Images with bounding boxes
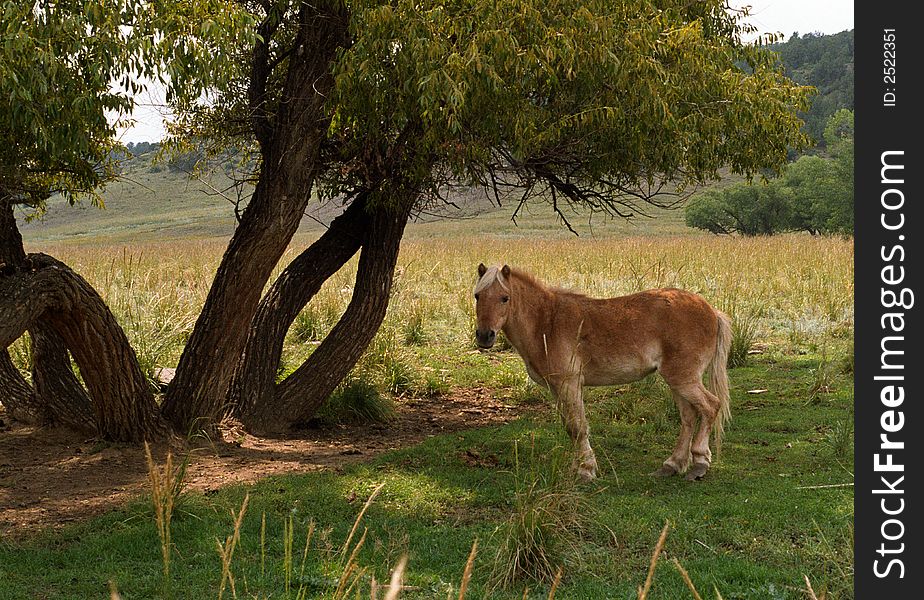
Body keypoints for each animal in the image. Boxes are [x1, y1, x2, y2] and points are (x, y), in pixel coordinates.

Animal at [476, 264, 728, 480]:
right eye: (478, 296)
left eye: (504, 298)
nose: (484, 336)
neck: (547, 322)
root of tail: (711, 311)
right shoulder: (557, 389)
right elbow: (570, 428)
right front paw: (578, 467)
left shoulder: (570, 384)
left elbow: (578, 428)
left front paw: (586, 471)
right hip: (677, 381)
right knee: (689, 417)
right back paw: (672, 465)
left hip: (684, 379)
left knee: (710, 407)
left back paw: (699, 465)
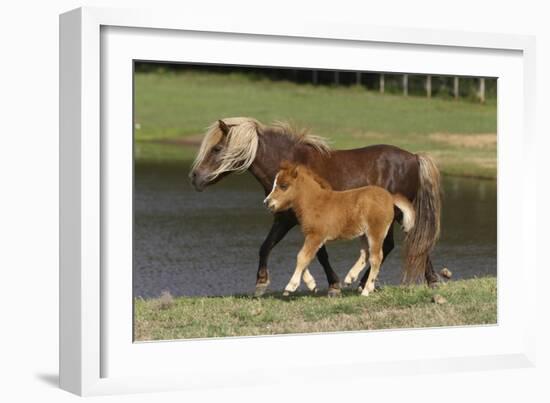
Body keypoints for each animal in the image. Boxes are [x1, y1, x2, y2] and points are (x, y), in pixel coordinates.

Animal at [266, 163, 416, 298]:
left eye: (283, 186)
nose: (267, 202)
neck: (314, 202)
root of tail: (390, 197)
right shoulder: (313, 237)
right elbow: (306, 257)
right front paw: (311, 284)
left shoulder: (316, 235)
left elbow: (302, 257)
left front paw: (290, 286)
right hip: (364, 233)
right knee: (365, 254)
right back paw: (350, 278)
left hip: (376, 231)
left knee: (376, 257)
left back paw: (366, 290)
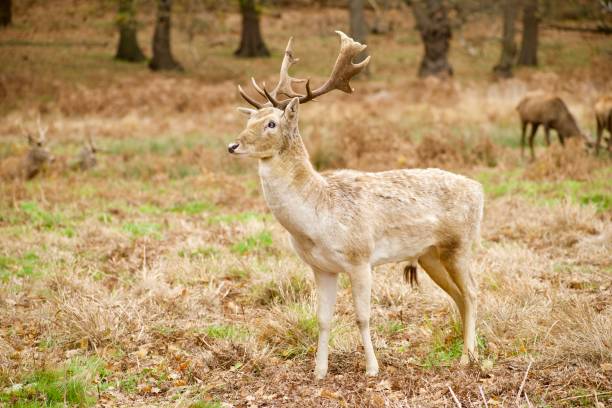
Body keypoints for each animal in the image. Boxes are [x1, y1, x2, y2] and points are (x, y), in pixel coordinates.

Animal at [227, 31, 486, 380]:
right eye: (251, 118)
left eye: (271, 124)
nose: (233, 145)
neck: (316, 219)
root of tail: (479, 189)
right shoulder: (321, 267)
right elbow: (322, 318)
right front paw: (319, 371)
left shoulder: (361, 257)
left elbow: (363, 316)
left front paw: (372, 369)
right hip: (429, 254)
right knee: (458, 295)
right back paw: (462, 350)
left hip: (459, 243)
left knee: (472, 292)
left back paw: (467, 358)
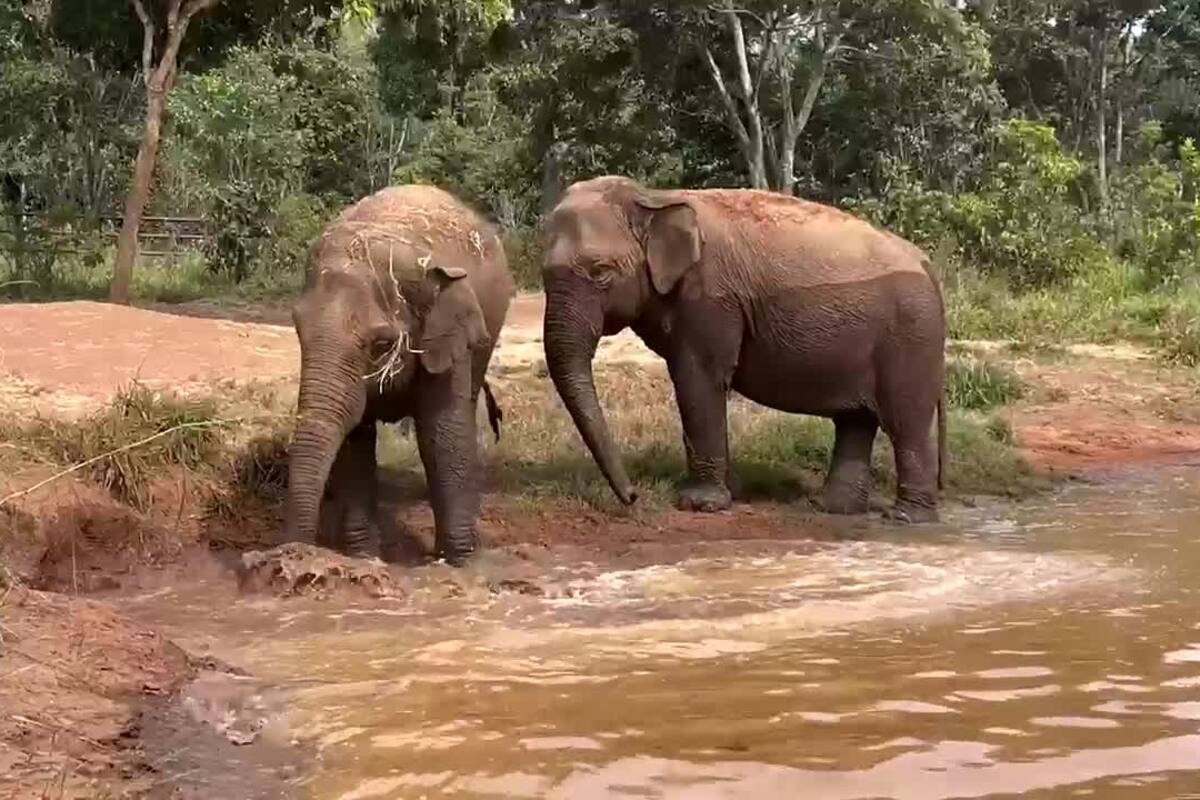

DIRECTIONS:
When you reproduce the entries above, keep every word exactly and leave out each picture.

EXERCISE RESULT:
Body keypoints for each animal in the image. Boxes are [x1, y1, x2, y2] and points are (x, y), in pixel coordinates.

Animal at [476, 264, 728, 480]:
right eye: (478, 296)
left eye: (504, 298)
nose: (484, 336)
neck: (547, 322)
root of tail: (711, 311)
right shoulder: (557, 389)
right elbow: (570, 428)
right front paw: (578, 467)
left shoulder: (570, 384)
left elbow: (578, 428)
left front paw: (586, 471)
right hip: (677, 381)
right knee: (689, 417)
right back paw: (672, 465)
left hip: (684, 379)
left knee: (710, 407)
left back paw: (699, 465)
Body keypoints for each animal in the image. Boxes are [x1, y1, x2, y2] and points are (x, y), in pixel coordinates.

Animal at [266, 163, 416, 298]:
left eye: (283, 186)
nose: (267, 202)
neck: (314, 202)
root of tail: (390, 197)
right shoulder: (313, 237)
right elbow: (306, 257)
right front paw: (311, 284)
left shoulder: (316, 235)
left elbow: (302, 257)
left front paw: (290, 286)
right hip: (364, 233)
right knee: (365, 254)
right back paw: (350, 278)
left hip: (376, 231)
left knee: (376, 257)
left back paw: (366, 290)
Body keypoints for each animal in the image. Boxes are [x1, y1, x2, y2] and points are (x, y), in pixel coordinates.

Animal at [227, 31, 486, 380]:
right eye: (251, 118)
left eye: (271, 124)
nose: (233, 145)
neck: (316, 219)
root of tail: (479, 189)
right shoulder: (321, 267)
right elbow: (322, 318)
right front paw: (319, 371)
left shoulder: (361, 257)
left elbow: (363, 316)
left front paw: (372, 369)
right hip: (429, 254)
right knee: (458, 295)
right back paw: (462, 350)
left hip: (459, 243)
left knee: (472, 292)
left back paw: (467, 358)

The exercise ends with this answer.